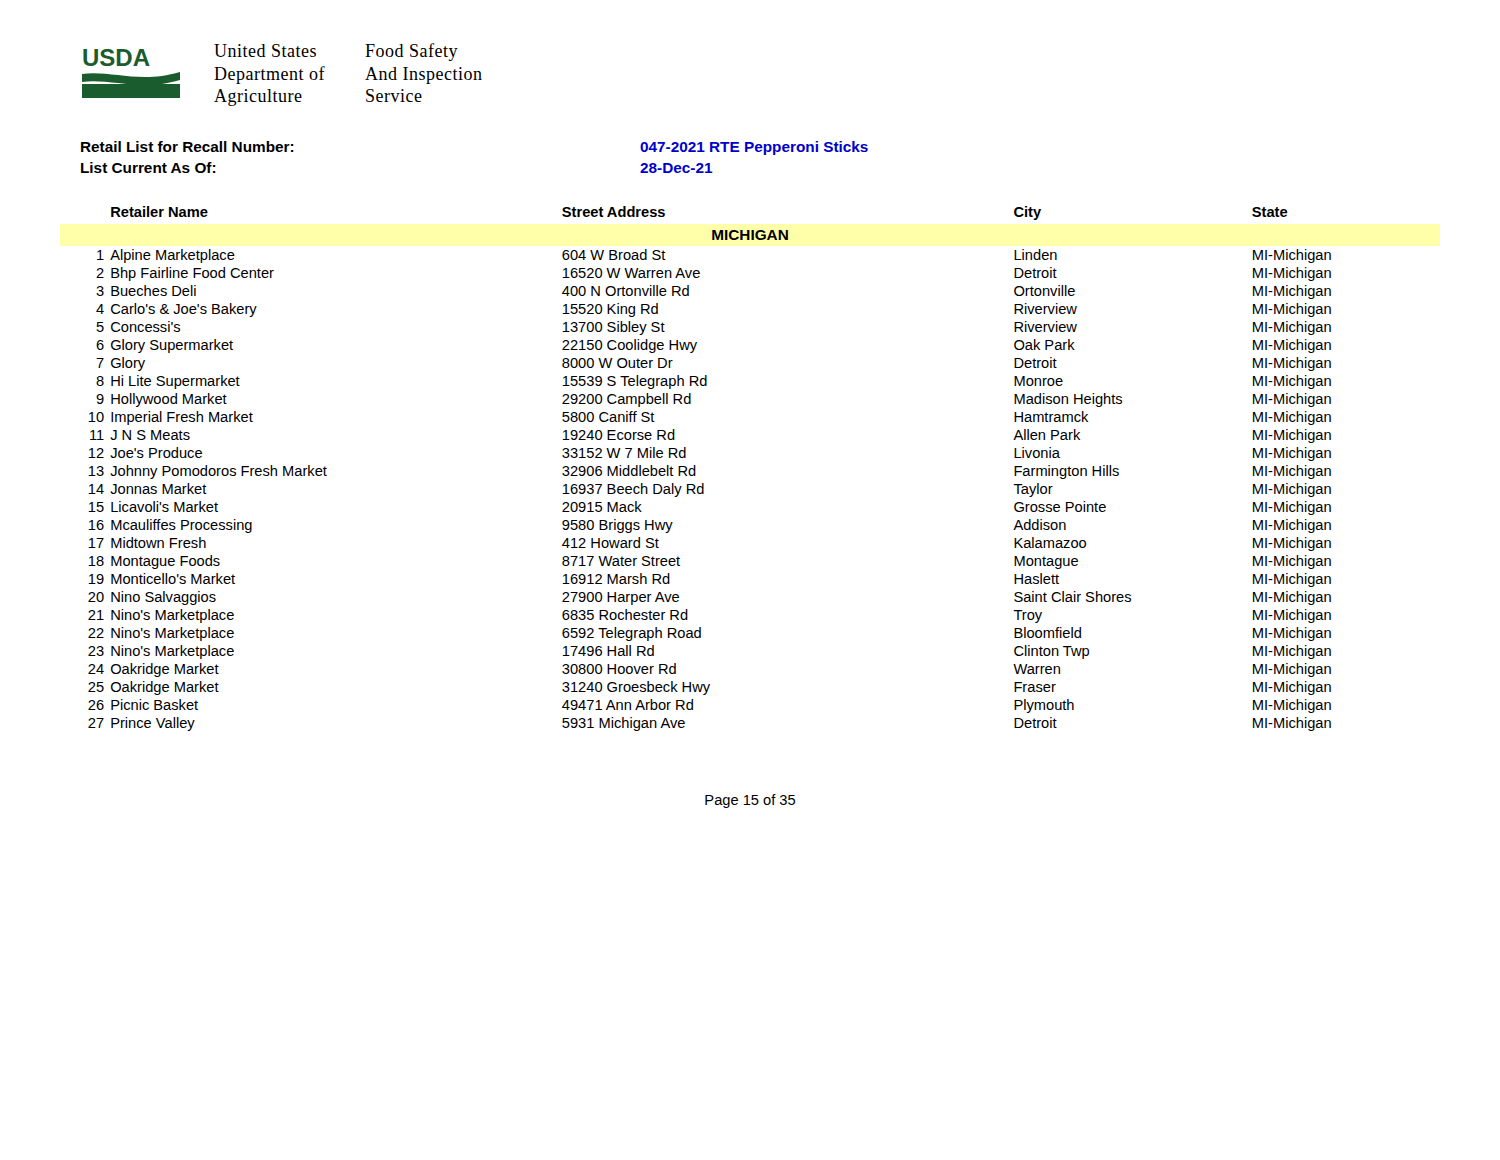USDA
United States
Department of
Agriculture
Food Safety
And Inspection
Service
Retail List for Recall Number:
List Current As Of:
047-2021 RTE Pepperoni Sticks
28-Dec-21
| MICHIGAN |
| | Retailer Name | Street Address | City | State |
| 1 | Alpine Marketplace | 604 W Broad St | Linden | MI-Michigan |
| 2 | Bhp Fairline Food Center | 16520 W Warren Ave | Detroit | MI-Michigan |
| 3 | Bueches Deli | 400 N Ortonville Rd | Ortonville | MI-Michigan |
| 4 | Carlo's & Joe's Bakery | 15520 King Rd | Riverview | MI-Michigan |
| 5 | Concessi's | 13700 Sibley St | Riverview | MI-Michigan |
| 6 | Glory Supermarket | 22150 Coolidge Hwy | Oak Park | MI-Michigan |
| 7 | Glory | 8000 W Outer Dr | Detroit | MI-Michigan |
| 8 | Hi Lite Supermarket | 15539 S Telegraph Rd | Monroe | MI-Michigan |
| 9 | Hollywood Market | 29200 Campbell Rd | Madison Heights | MI-Michigan |
| 10 | Imperial Fresh Market | 5800 Caniff St | Hamtramck | MI-Michigan |
| 11 | J N S Meats | 19240 Ecorse Rd | Allen Park | MI-Michigan |
| 12 | Joe's Produce | 33152 W 7 Mile Rd | Livonia | MI-Michigan |
| 13 | Johnny Pomodoros Fresh Market | 32906 Middlebelt Rd | Farmington Hills | MI-Michigan |
| 14 | Jonnas Market | 16937 Beech Daly Rd | Taylor | MI-Michigan |
| 15 | Licavoli's Market | 20915 Mack | Grosse Pointe | MI-Michigan |
| 16 | Mcauliffes Processing | 9580 Briggs Hwy | Addison | MI-Michigan |
| 17 | Midtown Fresh | 412 Howard St | Kalamazoo | MI-Michigan |
| 18 | Montague Foods | 8717 Water Street | Montague | MI-Michigan |
| 19 | Monticello's Market | 16912 Marsh Rd | Haslett | MI-Michigan |
| 20 | Nino Salvaggios | 27900 Harper Ave | Saint Clair Shores | MI-Michigan |
| 21 | Nino's Marketplace | 6835 Rochester Rd | Troy | MI-Michigan |
| 22 | Nino's Marketplace | 6592 Telegraph Road | Bloomfield | MI-Michigan |
| 23 | Nino's Marketplace | 17496 Hall Rd | Clinton Twp | MI-Michigan |
| 24 | Oakridge Market | 30800 Hoover Rd | Warren | MI-Michigan |
| 25 | Oakridge Market | 31240 Groesbeck Hwy | Fraser | MI-Michigan |
| 26 | Picnic Basket | 49471 Ann Arbor Rd | Plymouth | MI-Michigan |
| 27 | Prince Valley | 5931 Michigan Ave | Detroit | MI-Michigan |
Page 15 of 35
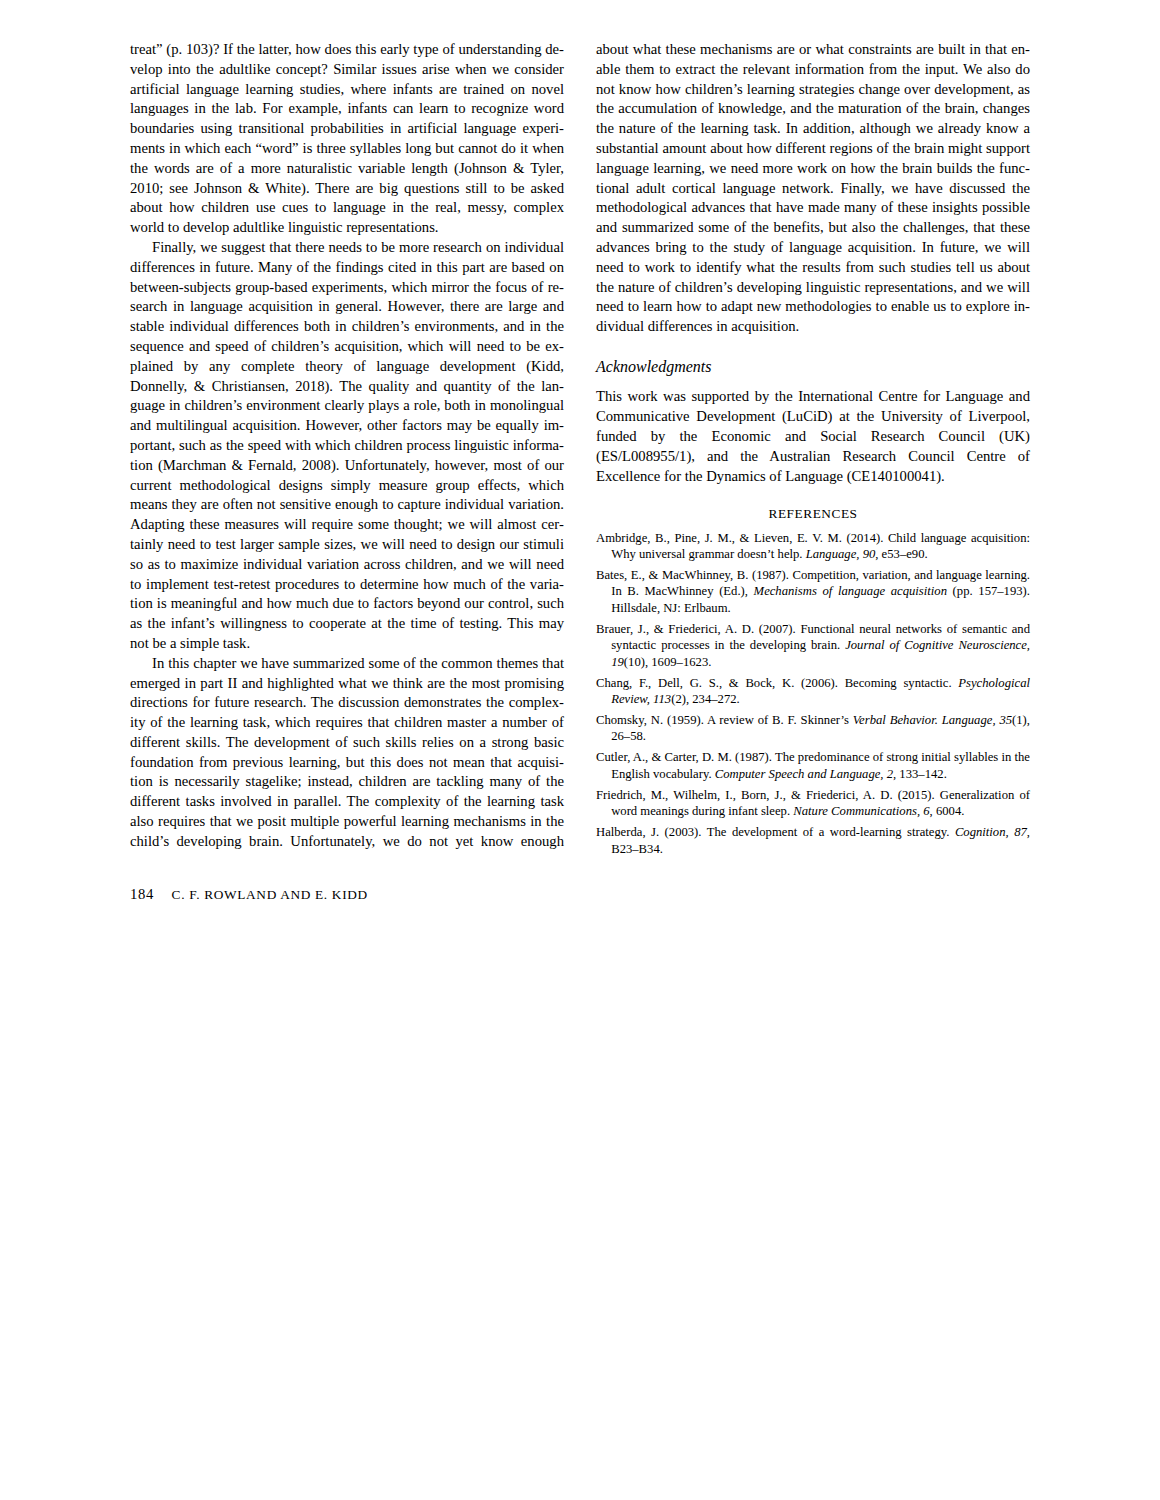treat” (p. 103)? If the latter, how does this early type of understanding develop into the adultlike concept? Similar issues arise when we consider artificial language learning studies, where infants are trained on novel languages in the lab. For example, infants can learn to recognize word boundaries using transitional probabilities in artificial language experiments in which each “word” is three syllables long but cannot do it when the words are of a more naturalistic variable length (Johnson & Tyler, 2010; see Johnson & White). There are big questions still to be asked about how children use cues to language in the real, messy, complex world to develop adultlike linguistic representations.
Finally, we suggest that there needs to be more research on individual differences in future. Many of the findings cited in this part are based on between-subjects group-based experiments, which mirror the focus of research in language acquisition in general. However, there are large and stable individual differences both in children’s environments, and in the sequence and speed of children’s acquisition, which will need to be explained by any complete theory of language development (Kidd, Donnelly, & Christiansen, 2018). The quality and quantity of the language in children’s environment clearly plays a role, both in monolingual and multilingual acquisition. However, other factors may be equally important, such as the speed with which children process linguistic information (Marchman & Fernald, 2008). Unfortunately, however, most of our current methodological designs simply measure group effects, which means they are often not sensitive enough to capture individual variation. Adapting these measures will require some thought; we will almost certainly need to test larger sample sizes, we will need to design our stimuli so as to maximize individual variation across children, and we will need to implement test-retest procedures to determine how much of the variation is meaningful and how much due to factors beyond our control, such as the infant’s willingness to cooperate at the time of testing. This may not be a simple task.
In this chapter we have summarized some of the common themes that emerged in part II and highlighted what we think are the most promising directions for future research. The discussion demonstrates the complexity of the learning task, which requires that children master a number of different skills. The development of such skills relies on a strong basic foundation from previous learning, but this does not mean that acquisition is necessarily stagelike; instead, children are tackling many of the different tasks involved in parallel. The complexity of the learning task also requires that we posit multiple powerful learning mechanisms in the child’s developing brain. Unfortunately, we do not yet know enough about what these mechanisms are or what constraints are built in that enable them to extract the relevant information from the input. We also do not know how children’s learning strategies change over development, as the accumulation of knowledge, and the maturation of the brain, changes the nature of the learning task. In addition, although we already know a substantial amount about how different regions of the brain might support language learning, we need more work on how the brain builds the functional adult cortical language network. Finally, we have discussed the methodological advances that have made many of these insights possible and summarized some of the benefits, but also the challenges, that these advances bring to the study of language acquisition. In future, we will need to work to identify what the results from such studies tell us about the nature of children’s developing linguistic representations, and we will need to learn how to adapt new methodologies to enable us to explore individual differences in acquisition.
Acknowledgments
This work was supported by the International Centre for Language and Communicative Development (LuCiD) at the University of Liverpool, funded by the Economic and Social Research Council (UK) (ES/L008955/1), and the Australian Research Council Centre of Excellence for the Dynamics of Language (CE140100041).
REFERENCES
Ambridge, B., Pine, J. M., & Lieven, E. V. M. (2014). Child language acquisition: Why universal grammar doesn’t help. Language, 90, e53–e90.
Bates, E., & MacWhinney, B. (1987). Competition, variation, and language learning. In B. MacWhinney (Ed.), Mechanisms of language acquisition (pp. 157–193). Hillsdale, NJ: Erlbaum.
Brauer, J., & Friederici, A. D. (2007). Functional neural networks of semantic and syntactic processes in the developing brain. Journal of Cognitive Neuroscience, 19(10), 1609–1623.
Chang, F., Dell, G. S., & Bock, K. (2006). Becoming syntactic. Psychological Review, 113(2), 234–272.
Chomsky, N. (1959). A review of B. F. Skinner’s Verbal Behavior. Language, 35(1), 26–58.
Cutler, A., & Carter, D. M. (1987). The predominance of strong initial syllables in the English vocabulary. Computer Speech and Language, 2, 133–142.
Friedrich, M., Wilhelm, I., Born, J., & Friederici, A. D. (2015). Generalization of word meanings during infant sleep. Nature Communications, 6, 6004.
Halberda, J. (2003). The development of a word-learning strategy. Cognition, 87, B23–B34.
184 C. F. ROWLAND AND E. KIDD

□ □ □ □ □ □ □

Only the line containing "Halberda, J. (2003)." and the lines after it, through the end of the data, should be copied, exactly as they are.

Halberda, J. (2003). The development of a word-learning strategy. Cognition, 87, B23–B34.
184 C. F. ROWLAND AND E. KIDD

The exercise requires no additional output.